Task goal: If pictures appear among the lines below, leave them out while you return exactly the lines from the one with "16: (428, 249, 8.30)" through the one with "37: (358, 227, 11.34)".
┌─ Raw data
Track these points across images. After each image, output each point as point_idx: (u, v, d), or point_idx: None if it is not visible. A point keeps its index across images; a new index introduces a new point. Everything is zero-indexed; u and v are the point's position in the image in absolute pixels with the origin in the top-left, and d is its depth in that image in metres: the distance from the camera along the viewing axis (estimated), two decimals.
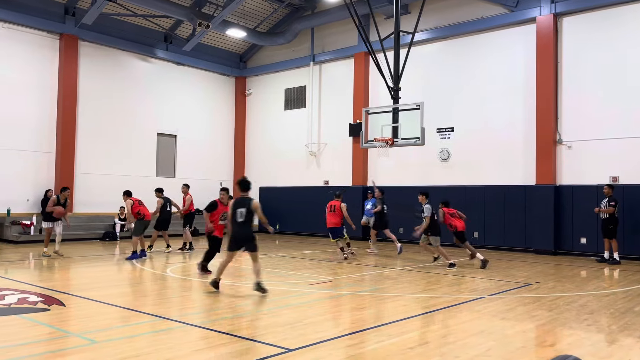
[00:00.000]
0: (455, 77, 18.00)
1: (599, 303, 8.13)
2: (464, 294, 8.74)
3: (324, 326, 6.47)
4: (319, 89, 21.91)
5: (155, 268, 11.59)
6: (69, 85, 18.66)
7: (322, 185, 21.42)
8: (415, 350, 5.45)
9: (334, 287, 9.50)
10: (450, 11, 18.17)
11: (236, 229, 8.44)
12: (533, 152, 16.10)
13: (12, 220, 17.09)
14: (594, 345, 5.81)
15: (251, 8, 21.34)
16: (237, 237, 8.45)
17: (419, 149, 16.92)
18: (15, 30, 17.68)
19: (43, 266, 11.78)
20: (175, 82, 22.13)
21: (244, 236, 8.43)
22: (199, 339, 5.80)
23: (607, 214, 13.36)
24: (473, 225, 17.22)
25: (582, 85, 15.51)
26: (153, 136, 21.41)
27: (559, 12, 15.78)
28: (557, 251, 15.50)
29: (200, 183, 21.85)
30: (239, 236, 8.44)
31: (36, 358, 5.10)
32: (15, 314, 6.85)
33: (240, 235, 8.43)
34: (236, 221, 8.38)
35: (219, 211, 10.55)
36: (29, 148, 17.95)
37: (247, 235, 8.44)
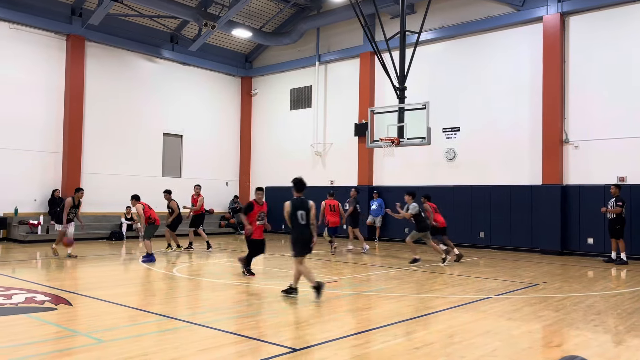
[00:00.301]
0: (461, 77, 17.96)
1: (606, 303, 8.09)
2: (470, 294, 8.72)
3: (330, 326, 6.47)
4: (324, 88, 21.91)
5: (162, 268, 11.63)
6: (75, 85, 18.76)
7: (328, 185, 21.43)
8: (421, 351, 5.44)
9: (340, 287, 9.50)
10: (456, 11, 18.12)
11: (299, 232, 7.97)
12: (539, 152, 16.03)
13: (19, 220, 17.20)
14: (601, 346, 5.79)
15: (257, 8, 21.36)
16: (304, 240, 7.98)
17: (424, 148, 16.90)
18: (22, 31, 17.79)
19: (50, 266, 11.85)
20: (181, 82, 22.20)
21: (309, 239, 8.00)
22: (205, 339, 5.82)
23: (614, 214, 13.30)
24: (479, 225, 17.20)
25: (589, 85, 15.43)
26: (159, 136, 21.48)
27: (566, 11, 15.71)
28: (564, 251, 15.43)
29: (206, 183, 21.88)
30: (306, 239, 7.98)
31: (43, 357, 5.13)
32: (23, 313, 6.89)
33: (307, 238, 7.98)
34: (299, 224, 7.93)
35: (255, 212, 10.18)
36: (36, 148, 18.06)
37: (310, 238, 8.03)
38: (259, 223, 10.19)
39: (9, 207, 17.38)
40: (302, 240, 7.99)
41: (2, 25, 17.39)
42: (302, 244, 8.01)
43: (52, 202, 18.00)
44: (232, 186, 23.86)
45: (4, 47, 17.45)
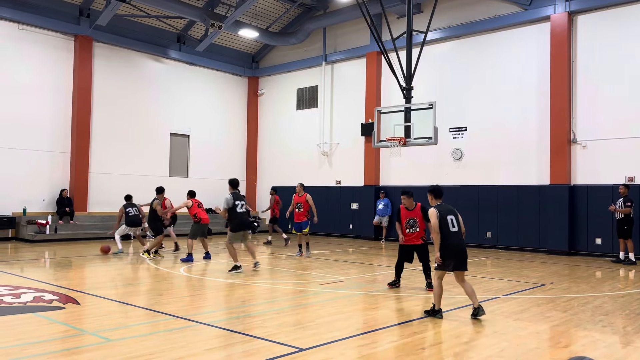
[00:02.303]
0: (468, 76, 17.90)
1: (614, 304, 8.04)
2: (477, 294, 8.66)
3: (336, 326, 6.47)
4: (331, 88, 21.91)
5: (169, 267, 11.67)
6: (83, 86, 18.86)
7: (334, 185, 21.43)
8: (428, 351, 5.43)
9: (346, 286, 9.50)
10: (463, 10, 18.07)
11: (455, 241, 6.87)
12: (547, 152, 15.95)
13: (28, 220, 17.32)
14: (609, 347, 5.75)
15: (263, 8, 21.39)
16: (459, 250, 6.89)
17: (431, 148, 16.85)
18: (30, 32, 17.90)
19: (58, 265, 11.92)
20: (188, 82, 22.27)
21: (464, 249, 6.94)
22: (211, 338, 5.83)
23: (622, 214, 13.21)
24: (486, 225, 17.14)
25: (597, 84, 15.33)
26: (166, 136, 21.57)
27: (574, 10, 15.62)
28: (572, 251, 15.35)
29: (212, 183, 21.99)
30: (462, 249, 6.91)
31: (51, 356, 5.17)
32: (31, 312, 6.94)
33: (463, 248, 6.92)
34: (450, 231, 6.87)
35: (403, 218, 9.07)
36: (44, 148, 18.18)
37: (465, 249, 6.97)
38: (409, 231, 9.00)
39: (18, 206, 17.51)
40: (459, 249, 6.93)
41: (11, 26, 17.51)
42: (459, 255, 6.94)
43: (60, 202, 18.11)
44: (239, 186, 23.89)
45: (13, 48, 17.58)
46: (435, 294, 6.99)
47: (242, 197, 11.01)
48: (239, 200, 10.77)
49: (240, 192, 11.13)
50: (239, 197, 10.88)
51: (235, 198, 10.73)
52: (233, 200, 10.66)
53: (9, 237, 17.31)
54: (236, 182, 11.16)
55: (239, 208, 10.73)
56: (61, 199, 18.14)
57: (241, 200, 10.83)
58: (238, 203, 10.70)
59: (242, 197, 11.01)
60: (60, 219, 17.96)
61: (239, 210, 10.72)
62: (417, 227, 8.88)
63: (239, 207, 10.71)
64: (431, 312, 6.97)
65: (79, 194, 18.76)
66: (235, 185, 11.07)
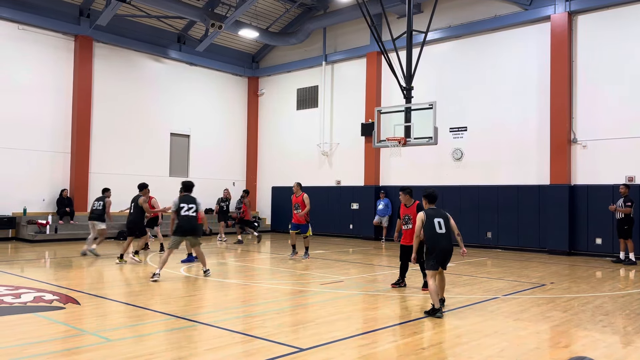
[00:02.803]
0: (469, 76, 17.90)
1: (614, 304, 8.04)
2: (478, 294, 8.69)
3: (337, 326, 6.47)
4: (331, 88, 21.91)
5: (169, 267, 11.66)
6: (83, 86, 18.87)
7: (334, 185, 21.43)
8: (428, 351, 5.43)
9: (346, 286, 9.50)
10: (463, 10, 18.07)
11: (443, 242, 7.19)
12: (547, 152, 15.95)
13: (28, 220, 17.32)
14: (609, 347, 5.75)
15: (263, 8, 21.39)
16: (446, 251, 7.25)
17: (431, 148, 16.84)
18: (30, 32, 17.91)
19: (58, 265, 11.92)
20: (188, 82, 22.27)
21: (451, 251, 7.30)
22: (212, 338, 5.83)
23: (623, 214, 13.21)
24: (486, 225, 17.14)
25: (597, 84, 15.33)
26: (166, 136, 21.57)
27: (574, 10, 15.62)
28: (572, 251, 15.35)
29: (212, 183, 21.99)
30: (448, 250, 7.26)
31: (52, 356, 5.17)
32: (31, 312, 6.94)
33: (449, 249, 7.27)
34: (437, 233, 7.21)
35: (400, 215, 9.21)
36: (44, 148, 18.18)
37: (451, 250, 7.33)
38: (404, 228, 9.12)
39: (18, 206, 17.51)
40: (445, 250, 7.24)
41: (11, 26, 17.51)
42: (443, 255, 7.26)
43: (60, 202, 18.12)
44: (239, 186, 23.88)
45: (13, 48, 17.58)
46: (431, 292, 7.10)
47: (191, 200, 10.33)
48: (185, 202, 10.23)
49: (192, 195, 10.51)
50: (188, 200, 10.31)
51: (182, 201, 10.25)
52: (178, 203, 10.23)
53: (9, 237, 17.31)
54: (187, 184, 10.71)
55: (183, 211, 10.17)
56: (61, 199, 18.15)
57: (189, 204, 10.24)
58: (183, 206, 10.19)
59: (192, 200, 10.32)
60: (61, 219, 17.96)
61: (182, 213, 10.18)
62: (411, 224, 8.91)
63: (183, 210, 10.17)
64: (431, 312, 7.00)
65: (79, 194, 18.76)
66: (187, 188, 10.62)
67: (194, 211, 10.25)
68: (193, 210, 10.23)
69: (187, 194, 10.47)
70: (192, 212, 10.22)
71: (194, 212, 10.23)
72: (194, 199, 10.41)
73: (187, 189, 10.60)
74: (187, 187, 10.63)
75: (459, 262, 13.04)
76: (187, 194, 10.47)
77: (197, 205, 10.35)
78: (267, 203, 23.78)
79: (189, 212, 10.18)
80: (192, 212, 10.22)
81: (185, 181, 10.78)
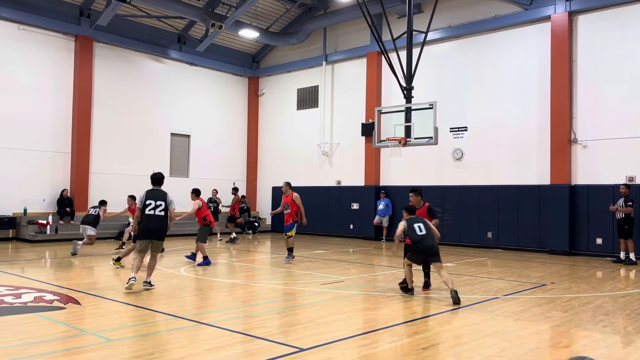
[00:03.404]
0: (469, 76, 17.90)
1: (614, 304, 8.04)
2: (478, 295, 8.69)
3: (337, 326, 6.47)
4: (331, 88, 21.91)
5: (169, 267, 11.67)
6: (83, 86, 18.87)
7: (335, 185, 21.43)
8: (429, 351, 5.43)
9: (347, 287, 9.50)
10: (463, 10, 18.06)
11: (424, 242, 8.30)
12: (547, 152, 15.95)
13: (28, 220, 17.32)
14: (609, 347, 5.75)
15: (264, 8, 21.39)
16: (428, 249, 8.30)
17: (431, 148, 16.84)
18: (31, 32, 17.91)
19: (59, 265, 11.92)
20: (188, 82, 22.28)
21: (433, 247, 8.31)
22: (212, 338, 5.83)
23: (623, 214, 13.21)
24: (486, 225, 17.14)
25: (597, 84, 15.33)
26: (167, 136, 21.57)
27: (574, 10, 15.61)
28: (572, 252, 15.34)
29: (213, 183, 21.98)
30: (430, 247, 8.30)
31: (52, 356, 5.17)
32: (32, 312, 6.94)
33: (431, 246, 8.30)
34: (417, 234, 8.33)
35: None
36: (44, 148, 18.19)
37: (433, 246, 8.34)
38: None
39: (18, 206, 17.51)
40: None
41: (11, 26, 17.52)
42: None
43: (60, 202, 18.12)
44: (240, 186, 23.90)
45: (13, 48, 17.58)
46: (406, 274, 8.62)
47: (161, 196, 8.75)
48: (153, 199, 8.62)
49: (162, 189, 8.90)
50: (157, 196, 8.72)
51: (148, 197, 8.66)
52: (144, 199, 8.65)
53: (10, 237, 17.31)
54: (156, 176, 9.00)
55: (149, 209, 8.56)
56: (62, 199, 18.15)
57: (157, 200, 8.63)
58: (150, 202, 8.57)
59: (162, 197, 8.74)
60: (61, 219, 17.97)
61: (147, 211, 8.55)
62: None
63: (149, 207, 8.56)
64: (404, 289, 8.62)
65: (80, 194, 18.76)
66: (156, 181, 8.97)
67: (163, 209, 8.68)
68: (161, 209, 8.66)
69: (156, 188, 8.87)
70: (160, 211, 8.65)
71: (162, 211, 8.66)
72: (165, 194, 8.78)
73: (156, 181, 8.95)
74: (156, 180, 8.96)
75: (459, 262, 13.04)
76: (156, 188, 8.87)
77: (167, 202, 8.74)
78: (267, 203, 23.76)
79: (156, 210, 8.61)
80: (160, 210, 8.65)
81: (154, 173, 9.08)
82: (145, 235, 8.62)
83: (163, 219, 8.65)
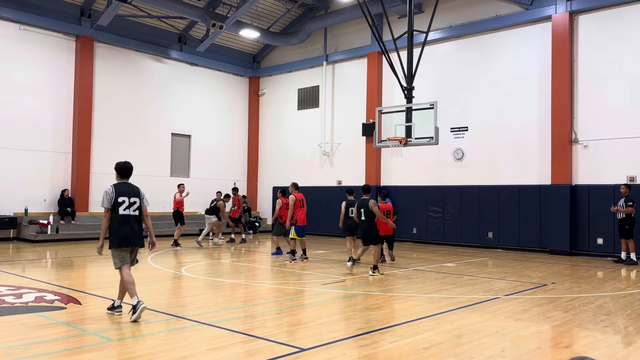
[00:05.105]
0: (470, 76, 17.89)
1: (615, 304, 8.04)
2: (478, 295, 8.69)
3: (338, 326, 6.47)
4: (332, 88, 21.91)
5: (170, 267, 11.68)
6: (84, 86, 18.89)
7: (336, 185, 21.43)
8: (429, 351, 5.43)
9: (347, 287, 9.50)
10: (464, 10, 18.06)
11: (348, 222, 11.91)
12: (548, 152, 15.94)
13: (29, 220, 17.34)
14: (610, 347, 5.74)
15: (264, 8, 21.40)
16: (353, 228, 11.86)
17: (432, 148, 16.86)
18: (32, 32, 17.93)
19: (60, 265, 11.93)
20: (189, 82, 22.29)
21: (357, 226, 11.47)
22: (212, 338, 5.83)
23: (624, 214, 13.20)
24: (487, 225, 17.14)
25: (598, 84, 15.32)
26: (167, 136, 21.58)
27: (575, 10, 15.61)
28: (573, 252, 15.33)
29: (213, 183, 21.99)
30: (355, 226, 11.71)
31: (53, 356, 5.17)
32: (33, 312, 6.95)
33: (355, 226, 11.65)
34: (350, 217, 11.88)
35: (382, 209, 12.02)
36: (45, 148, 18.20)
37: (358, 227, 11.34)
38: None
39: (19, 206, 17.53)
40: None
41: (12, 26, 17.54)
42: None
43: (61, 202, 18.14)
44: (240, 186, 23.91)
45: (14, 48, 17.60)
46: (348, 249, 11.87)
47: (134, 191, 6.89)
48: (125, 196, 6.74)
49: (132, 184, 7.02)
50: (129, 191, 6.84)
51: (119, 192, 6.73)
52: (114, 196, 6.69)
53: (11, 237, 17.33)
54: (126, 166, 7.04)
55: (123, 208, 6.70)
56: (62, 199, 18.16)
57: (130, 197, 6.79)
58: (123, 200, 6.71)
59: (135, 192, 6.89)
60: (62, 219, 17.98)
61: (121, 212, 6.68)
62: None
63: (123, 206, 6.70)
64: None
65: (80, 194, 18.78)
66: (124, 172, 7.00)
67: (138, 208, 6.88)
68: (136, 207, 6.86)
69: (126, 182, 6.98)
70: (135, 210, 6.84)
71: (136, 210, 6.86)
72: (139, 189, 6.98)
73: (125, 173, 7.00)
74: (126, 171, 7.01)
75: (460, 262, 13.04)
76: (126, 182, 6.98)
77: (141, 199, 6.95)
78: (268, 203, 23.77)
79: (131, 209, 6.79)
80: (135, 209, 6.84)
81: (122, 162, 7.09)
82: (124, 241, 6.73)
83: (140, 220, 6.90)
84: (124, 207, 6.71)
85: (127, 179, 7.00)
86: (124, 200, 6.71)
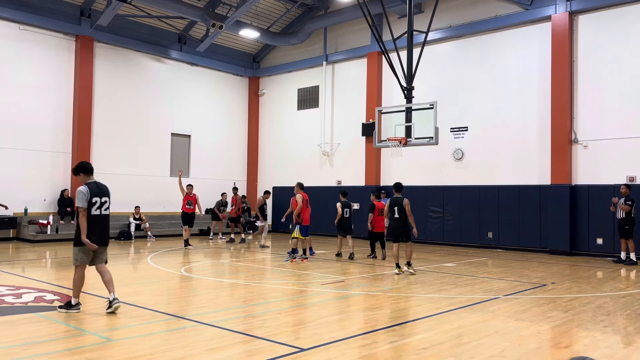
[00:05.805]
0: (469, 76, 17.89)
1: (615, 304, 8.04)
2: (478, 295, 8.69)
3: (337, 326, 6.47)
4: (331, 88, 21.91)
5: (170, 267, 11.68)
6: (84, 86, 18.88)
7: (335, 185, 21.42)
8: (429, 351, 5.43)
9: (347, 287, 9.50)
10: (464, 10, 18.06)
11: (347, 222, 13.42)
12: (548, 152, 15.94)
13: (29, 220, 17.34)
14: (610, 347, 5.75)
15: (264, 8, 21.39)
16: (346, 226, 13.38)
17: (432, 148, 16.86)
18: (31, 32, 17.92)
19: (59, 265, 11.93)
20: (189, 82, 22.28)
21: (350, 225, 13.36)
22: (212, 338, 5.83)
23: (624, 213, 13.21)
24: (487, 225, 17.14)
25: (598, 84, 15.33)
26: (167, 136, 21.57)
27: (575, 10, 15.61)
28: (573, 252, 15.34)
29: (213, 183, 22.00)
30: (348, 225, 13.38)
31: (53, 355, 5.17)
32: (33, 312, 6.95)
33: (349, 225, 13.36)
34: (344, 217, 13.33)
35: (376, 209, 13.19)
36: (45, 148, 18.19)
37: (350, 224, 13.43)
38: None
39: (19, 206, 17.52)
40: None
41: (12, 26, 17.53)
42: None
43: (61, 202, 18.13)
44: (240, 186, 23.91)
45: (14, 48, 17.59)
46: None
47: (105, 191, 7.02)
48: (97, 196, 6.86)
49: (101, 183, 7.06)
50: (101, 191, 6.95)
51: (93, 193, 6.82)
52: (89, 196, 6.78)
53: (11, 237, 17.33)
54: (90, 166, 7.12)
55: (95, 208, 6.84)
56: (62, 199, 18.16)
57: (102, 197, 6.92)
58: (95, 201, 6.83)
59: (106, 192, 7.03)
60: (62, 219, 17.98)
61: (93, 212, 6.81)
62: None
63: (95, 206, 6.84)
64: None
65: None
66: (90, 171, 7.04)
67: (107, 207, 7.06)
68: (106, 207, 7.04)
69: (96, 181, 7.02)
70: (106, 210, 7.01)
71: (107, 209, 7.04)
72: (107, 188, 7.10)
73: (90, 171, 7.08)
74: (91, 170, 7.10)
75: (460, 262, 13.04)
76: (96, 181, 7.02)
77: (109, 198, 7.15)
78: (268, 203, 23.70)
79: (102, 209, 6.95)
80: (106, 209, 7.01)
81: (85, 162, 7.15)
82: (99, 240, 6.92)
83: (109, 220, 7.06)
84: (95, 207, 6.88)
85: (92, 176, 7.11)
86: (96, 200, 6.88)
└─
Result of the exercise:
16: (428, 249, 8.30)
17: (431, 148, 16.84)
18: (31, 32, 17.91)
19: (59, 265, 11.92)
20: (188, 82, 22.28)
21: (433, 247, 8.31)
22: (212, 338, 5.83)
23: (623, 214, 13.21)
24: (486, 225, 17.14)
25: (597, 84, 15.33)
26: (167, 136, 21.57)
27: (574, 10, 15.61)
28: (572, 252, 15.34)
29: (213, 183, 21.98)
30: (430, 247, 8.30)
31: (52, 356, 5.17)
32: (32, 312, 6.94)
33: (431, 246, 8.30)
34: (417, 234, 8.33)
35: None
36: (44, 148, 18.19)
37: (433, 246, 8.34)
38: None
39: (18, 206, 17.51)
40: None
41: (11, 26, 17.52)
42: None
43: (60, 202, 18.12)
44: (240, 186, 23.90)
45: (13, 48, 17.58)
46: (406, 274, 8.62)
47: (161, 196, 8.75)
48: (153, 199, 8.62)
49: (162, 189, 8.90)
50: (157, 196, 8.72)
51: (148, 197, 8.66)
52: (144, 199, 8.65)
53: (10, 237, 17.31)
54: (156, 176, 9.00)
55: (149, 209, 8.56)
56: (62, 199, 18.15)
57: (157, 200, 8.63)
58: (150, 202, 8.57)
59: (162, 197, 8.74)
60: (61, 219, 17.97)
61: (147, 211, 8.55)
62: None
63: (149, 207, 8.56)
64: (404, 289, 8.62)
65: (80, 194, 18.76)
66: (156, 181, 8.97)
67: (163, 209, 8.68)
68: (161, 209, 8.66)
69: (156, 188, 8.87)
70: (160, 211, 8.65)
71: (162, 211, 8.66)
72: (165, 194, 8.78)
73: (156, 181, 8.95)
74: (156, 180, 8.96)
75: (459, 262, 13.04)
76: (156, 188, 8.87)
77: (167, 202, 8.74)
78: (267, 203, 23.76)
79: (156, 210, 8.61)
80: (160, 210, 8.65)
81: (154, 173, 9.08)
82: (145, 235, 8.62)
83: (163, 219, 8.65)
[00:05.105]
0: (470, 76, 17.89)
1: (615, 304, 8.04)
2: (478, 295, 8.69)
3: (338, 326, 6.47)
4: (332, 88, 21.91)
5: (170, 267, 11.68)
6: (84, 86, 18.89)
7: (336, 185, 21.43)
8: (429, 351, 5.43)
9: (347, 287, 9.50)
10: (464, 10, 18.06)
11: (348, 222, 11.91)
12: (548, 152, 15.94)
13: (29, 220, 17.34)
14: (610, 347, 5.74)
15: (264, 8, 21.40)
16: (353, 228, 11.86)
17: (432, 148, 16.86)
18: (32, 32, 17.93)
19: (60, 265, 11.93)
20: (189, 82, 22.29)
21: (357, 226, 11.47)
22: (212, 338, 5.83)
23: (624, 214, 13.20)
24: (487, 225, 17.14)
25: (598, 84, 15.32)
26: (167, 136, 21.58)
27: (575, 10, 15.61)
28: (573, 252, 15.33)
29: (213, 183, 21.99)
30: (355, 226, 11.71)
31: (53, 356, 5.17)
32: (33, 312, 6.95)
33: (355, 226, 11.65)
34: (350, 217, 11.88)
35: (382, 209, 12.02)
36: (45, 148, 18.20)
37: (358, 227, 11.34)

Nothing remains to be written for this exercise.